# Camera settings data
▶
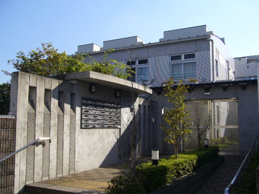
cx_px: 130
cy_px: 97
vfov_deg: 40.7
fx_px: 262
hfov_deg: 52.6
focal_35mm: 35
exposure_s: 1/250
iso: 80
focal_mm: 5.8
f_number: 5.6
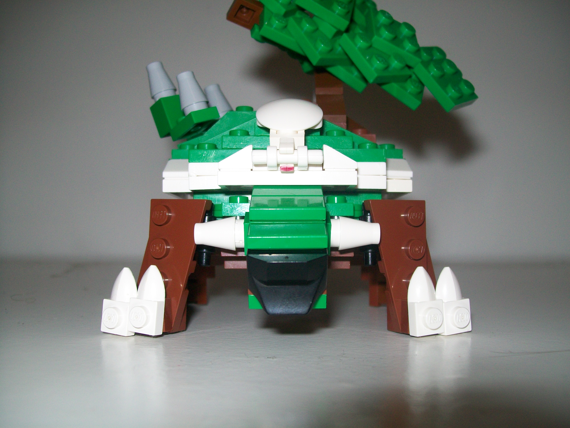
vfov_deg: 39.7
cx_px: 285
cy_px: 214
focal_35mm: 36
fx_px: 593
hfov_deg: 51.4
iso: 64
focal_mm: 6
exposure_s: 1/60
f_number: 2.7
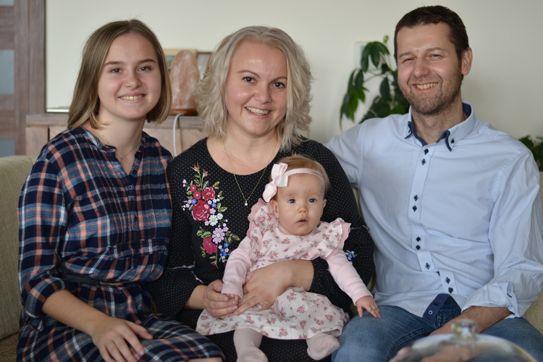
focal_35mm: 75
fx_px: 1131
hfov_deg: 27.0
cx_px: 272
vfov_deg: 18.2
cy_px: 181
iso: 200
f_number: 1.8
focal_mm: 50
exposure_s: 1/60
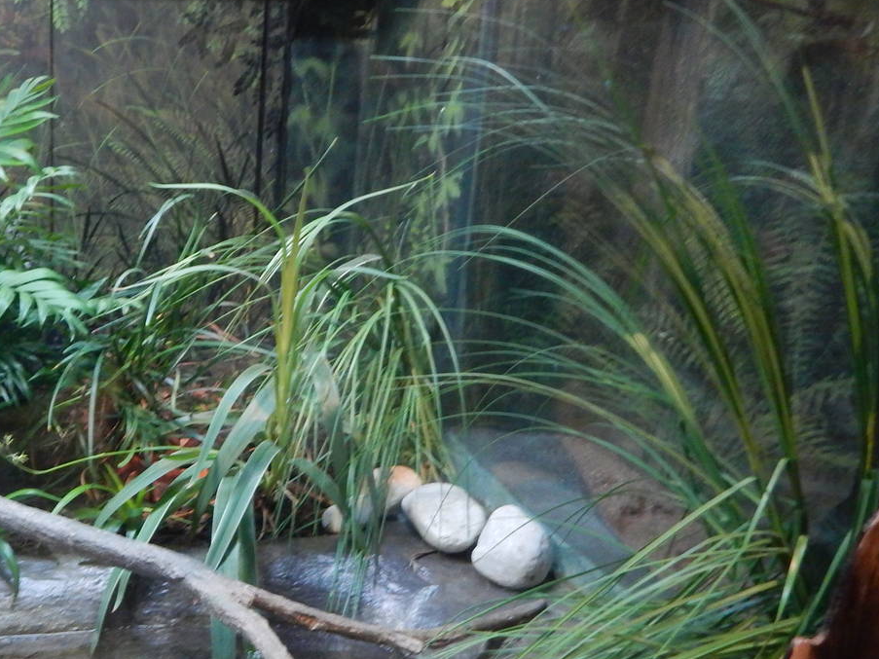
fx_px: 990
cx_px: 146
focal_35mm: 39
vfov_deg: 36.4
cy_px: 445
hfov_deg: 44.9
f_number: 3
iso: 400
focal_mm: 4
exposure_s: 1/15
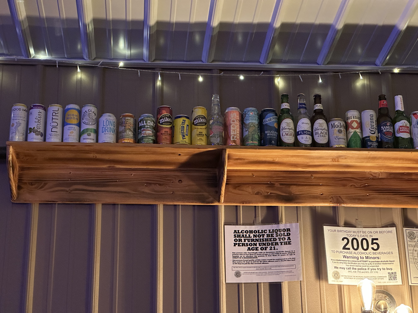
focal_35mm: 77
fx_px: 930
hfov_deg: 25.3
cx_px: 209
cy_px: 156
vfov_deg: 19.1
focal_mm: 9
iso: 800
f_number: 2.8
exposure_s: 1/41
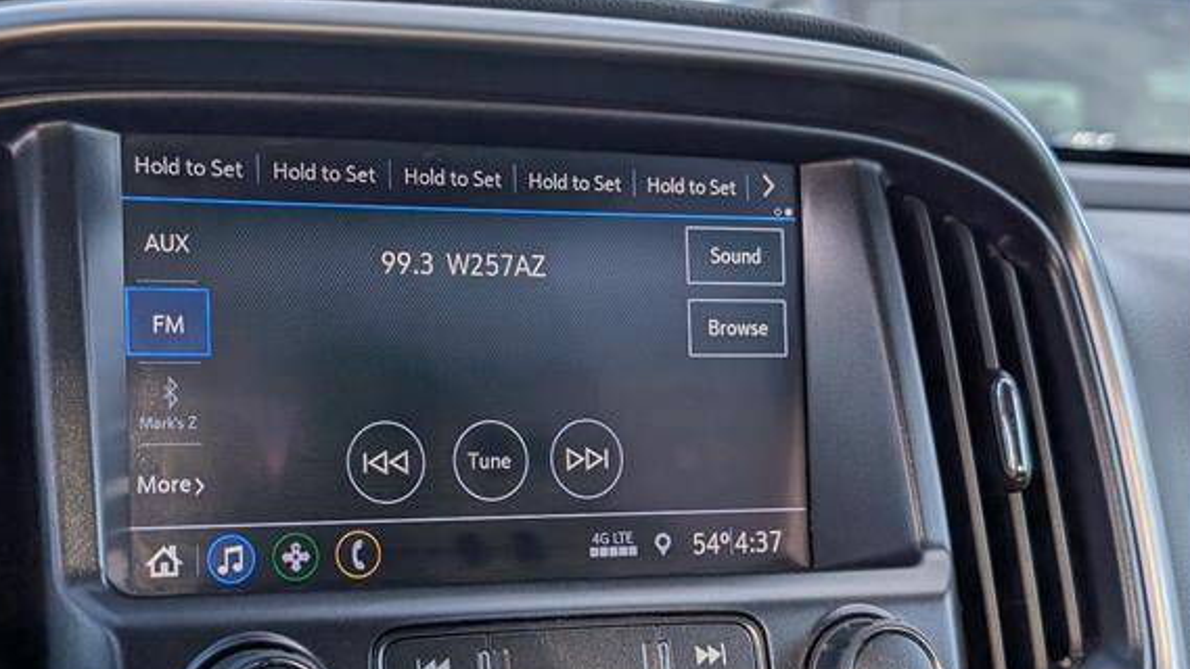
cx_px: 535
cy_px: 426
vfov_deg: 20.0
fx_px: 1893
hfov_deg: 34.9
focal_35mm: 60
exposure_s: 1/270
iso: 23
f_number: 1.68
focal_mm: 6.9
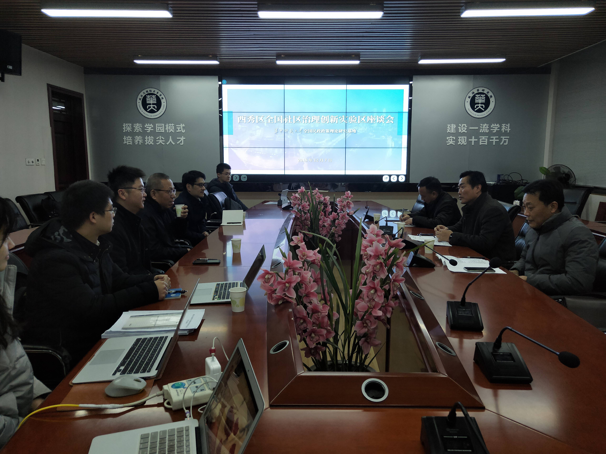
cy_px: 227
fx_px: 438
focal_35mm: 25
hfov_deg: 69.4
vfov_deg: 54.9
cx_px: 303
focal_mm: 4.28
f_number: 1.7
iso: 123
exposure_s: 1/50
◀
Repeat the data word for word, excluding any image.

# RESULT BELOW
cx_px: 130
cy_px: 97
vfov_deg: 40.7
fx_px: 262
hfov_deg: 52.6
focal_35mm: 35
exposure_s: 1/250
iso: 80
focal_mm: 5.8
f_number: 5.6
vfov_deg: 39.7
cx_px: 285
cy_px: 214
focal_35mm: 36
fx_px: 593
hfov_deg: 51.4
iso: 64
focal_mm: 6
exposure_s: 1/60
f_number: 2.7
focal_35mm: 75
fx_px: 1131
hfov_deg: 27.0
cx_px: 272
vfov_deg: 18.2
cy_px: 181
iso: 200
f_number: 1.8
focal_mm: 50
exposure_s: 1/60
fx_px: 990
cx_px: 146
focal_35mm: 39
vfov_deg: 36.4
cy_px: 445
hfov_deg: 44.9
f_number: 3
iso: 400
focal_mm: 4
exposure_s: 1/15
focal_35mm: 77
fx_px: 930
hfov_deg: 25.3
cx_px: 209
cy_px: 156
vfov_deg: 19.1
focal_mm: 9
iso: 800
f_number: 2.8
exposure_s: 1/41
cx_px: 535
cy_px: 426
vfov_deg: 20.0
fx_px: 1893
hfov_deg: 34.9
focal_35mm: 60
exposure_s: 1/270
iso: 23
f_number: 1.68
focal_mm: 6.9
cy_px: 227
fx_px: 438
focal_35mm: 25
hfov_deg: 69.4
vfov_deg: 54.9
cx_px: 303
focal_mm: 4.28
f_number: 1.7
iso: 123
exposure_s: 1/50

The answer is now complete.